Excerpted passage:

=== Section Start ===

Let $B_t$ be 2-dimensional standard Wiener process. Define $W_t$ as $ W_0 = 0, \quad W_t = \int_0^t \frac{B_s \cdot \mathrm{d}B_s}{\sqrt{B_s \cdot B_s}} $ It is well known that $W_t$ is a standard 1-dimensional Wiener process. I convinced myself of it by noting that the moment generating function of the increment (here $Z_i$ are i.i.d standard normal random variables) is $ \mathbb{E}\left( \exp\left( u \frac{X_1 Z_1 + X_2 Z_2}{\sqrt{X_1^2 + X_2^2}} \right) \right) = \mathbb{E}\left( \frac{u^2}{2} \left( \left( \frac{X_1}{\sqrt{X_1^2+X_2^2} }\right)^2 + \left( \frac{X_2}{\sqrt{X_1^2+X_2^2}} \right)^2 \right) \right) = \mathrm{e}^{u^2/2} $ hence the sum of these is also normal.
Let $V_t(\omega) = (W_t(\omega), B_{1,t}(\omega), B_{2,t}(\omega))$. I would like to find the probability density function of $V_t | V_s = v$ for $t>s$.

=== Section End ===

Set of tasks:
1. According to the Wiener process post, what kind of process is W_t well known to be?
2. Please write the next part of the Wiener process post, picking up right after its final sentence.

Collected data:
=== Section Start ===

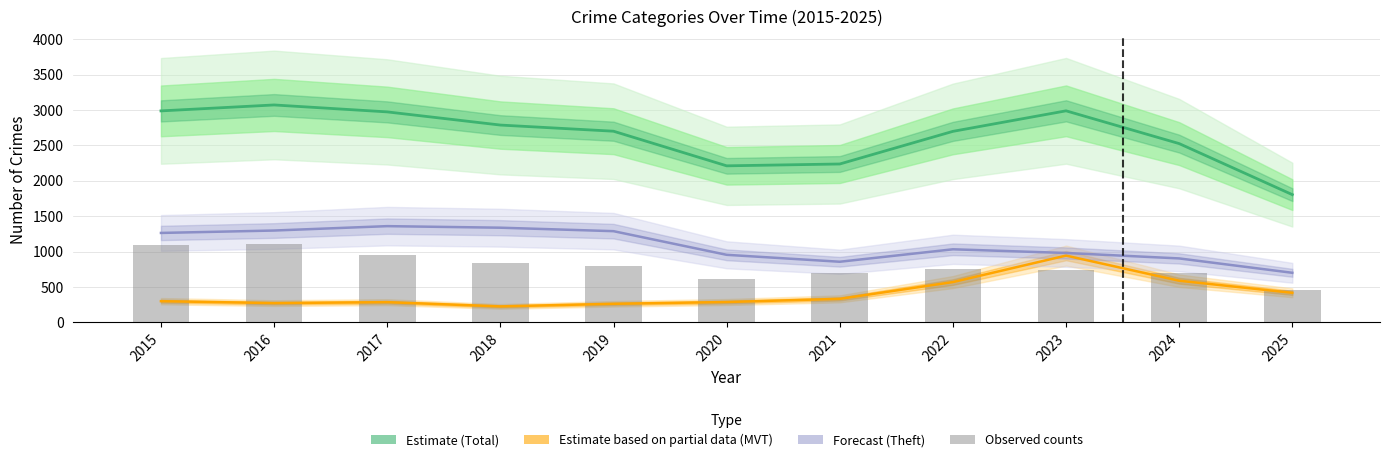

What is the approximate value at 2019?

791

=== Section End ===

Results:
1. A standard 1-dimensional Wiener process.

2.
I initially thought that $V_t$ is a Gaussian process, but it mostly likely is not. It is easily seen that $ \mathbb{E}(W_t B_{k,s}) = \int_0^{\min(t,s)} \mathbb{E}\left( \frac{B_{k,u}}{\sqrt{B_{1,u}^2 + B_{2,u}^2}} \right) \mathrm{d} u = 0 \quad \mathbb{E}(B_{n,t} B_{m,s}) = \min(t,s) \delta_{n,m} $ Thus if $V_t$ was Gaussian it would be 3-dimensional standard Wiener process, but such a pdf does not verify the forward Kolmogorov equation.
Thus I am seeking suggestions on how to go about determining $V_t|V_s=v$ for $t>s$.
If any of my arguments above do not hold water, I am naturally interested to find out why.
Thanks for reading.